Gastroenterology/Hepatology Section, Fred Hutchinson Cancer Research Center and the Department of Medicine, University of Washington School of Medicine, Seattle, WA 98109-1024, USA.
Hepatology. 2010 Apr;51(4):1450-60. doi: 10.1002/hep.23533.
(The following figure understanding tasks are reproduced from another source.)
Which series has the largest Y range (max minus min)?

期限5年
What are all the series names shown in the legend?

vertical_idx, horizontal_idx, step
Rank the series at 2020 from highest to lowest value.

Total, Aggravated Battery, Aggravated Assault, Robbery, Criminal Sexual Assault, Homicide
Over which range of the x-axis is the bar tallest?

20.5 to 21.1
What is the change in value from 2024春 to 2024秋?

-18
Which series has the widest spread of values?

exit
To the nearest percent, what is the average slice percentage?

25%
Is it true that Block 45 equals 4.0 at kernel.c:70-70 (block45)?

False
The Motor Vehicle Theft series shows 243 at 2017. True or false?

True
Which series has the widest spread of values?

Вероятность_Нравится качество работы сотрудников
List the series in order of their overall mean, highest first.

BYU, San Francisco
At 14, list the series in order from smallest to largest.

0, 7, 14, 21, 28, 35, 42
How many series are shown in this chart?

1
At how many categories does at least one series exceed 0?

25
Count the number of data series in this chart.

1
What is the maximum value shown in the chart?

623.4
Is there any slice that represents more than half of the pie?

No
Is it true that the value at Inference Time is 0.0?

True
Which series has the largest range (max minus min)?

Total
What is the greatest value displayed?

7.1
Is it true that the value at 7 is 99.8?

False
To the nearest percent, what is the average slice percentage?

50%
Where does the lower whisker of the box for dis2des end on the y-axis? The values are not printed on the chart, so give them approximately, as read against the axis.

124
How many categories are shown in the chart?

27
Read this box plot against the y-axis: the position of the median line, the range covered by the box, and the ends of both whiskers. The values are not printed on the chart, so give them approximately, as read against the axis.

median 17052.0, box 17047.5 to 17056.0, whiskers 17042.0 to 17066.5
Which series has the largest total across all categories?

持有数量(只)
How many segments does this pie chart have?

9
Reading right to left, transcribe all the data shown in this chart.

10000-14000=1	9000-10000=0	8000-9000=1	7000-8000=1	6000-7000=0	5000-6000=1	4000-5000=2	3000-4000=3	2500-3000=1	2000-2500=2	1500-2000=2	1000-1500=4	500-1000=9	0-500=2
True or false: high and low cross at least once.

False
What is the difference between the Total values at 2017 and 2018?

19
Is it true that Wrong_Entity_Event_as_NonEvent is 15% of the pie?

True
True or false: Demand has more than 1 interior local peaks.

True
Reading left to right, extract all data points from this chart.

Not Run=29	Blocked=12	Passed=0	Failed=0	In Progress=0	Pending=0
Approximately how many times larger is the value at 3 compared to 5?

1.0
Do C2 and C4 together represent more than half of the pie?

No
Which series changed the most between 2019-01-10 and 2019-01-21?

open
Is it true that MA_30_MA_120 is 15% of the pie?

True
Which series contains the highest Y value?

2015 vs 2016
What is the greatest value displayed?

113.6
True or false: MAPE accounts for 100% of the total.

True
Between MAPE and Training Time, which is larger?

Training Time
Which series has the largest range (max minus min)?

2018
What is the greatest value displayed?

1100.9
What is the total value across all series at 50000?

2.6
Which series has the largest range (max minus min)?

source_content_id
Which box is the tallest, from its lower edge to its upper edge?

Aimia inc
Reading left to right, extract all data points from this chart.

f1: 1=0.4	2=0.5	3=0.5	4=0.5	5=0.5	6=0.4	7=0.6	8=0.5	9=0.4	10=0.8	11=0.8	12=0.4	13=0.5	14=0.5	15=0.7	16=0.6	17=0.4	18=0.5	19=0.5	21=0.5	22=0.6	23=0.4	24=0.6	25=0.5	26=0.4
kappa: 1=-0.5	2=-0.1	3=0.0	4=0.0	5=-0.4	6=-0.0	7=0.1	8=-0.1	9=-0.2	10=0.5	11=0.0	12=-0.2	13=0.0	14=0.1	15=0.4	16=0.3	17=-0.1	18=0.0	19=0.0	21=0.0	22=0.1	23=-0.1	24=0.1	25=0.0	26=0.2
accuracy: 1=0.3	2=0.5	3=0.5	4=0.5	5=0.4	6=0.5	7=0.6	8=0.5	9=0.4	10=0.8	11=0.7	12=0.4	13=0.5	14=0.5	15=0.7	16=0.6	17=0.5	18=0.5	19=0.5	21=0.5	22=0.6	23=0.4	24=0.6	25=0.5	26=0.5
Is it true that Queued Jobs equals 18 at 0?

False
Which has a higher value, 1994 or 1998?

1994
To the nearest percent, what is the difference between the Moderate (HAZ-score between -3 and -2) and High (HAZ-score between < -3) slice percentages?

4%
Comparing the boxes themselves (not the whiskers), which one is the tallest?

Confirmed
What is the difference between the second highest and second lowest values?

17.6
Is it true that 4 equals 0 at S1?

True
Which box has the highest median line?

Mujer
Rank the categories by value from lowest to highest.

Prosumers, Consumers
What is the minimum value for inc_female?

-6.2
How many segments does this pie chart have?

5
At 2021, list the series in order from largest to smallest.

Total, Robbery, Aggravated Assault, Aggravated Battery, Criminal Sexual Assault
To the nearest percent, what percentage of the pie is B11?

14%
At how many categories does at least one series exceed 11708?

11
Liver problems caused by infection, cholestasis and sinusoidal liver injury in the months following HCT have become less frequent because of preventive and pre-emptive strategies. When patients develop jaundice after transplant, the time to search for treatable causes is early in the course of jaundice, as the risk of mortality rises steeply with small increments of serum bilirubin above normal. Chronic hepatitis C, persistent GVHD, cirrhosis and hepatocellular carcinoma are significant liver problems in the longest-lived survivors of HCT.
由于预防和先发策略,造血干细胞移植后数月内由感染、胆汁淤积和窦状肝损伤引起的肝脏问题已变得不那么常见。当患者在移植后出现黄疸时,寻找可治疗原因的时间是在黄疸过程的早期,因为血清胆红素略高于正常水平会使死亡率急剧上升。慢性丙型肝炎、持续性移植物抗宿主病、肝硬化和肝细胞癌是造血干细胞移植后存活时间最长的患者的重大肝脏问题。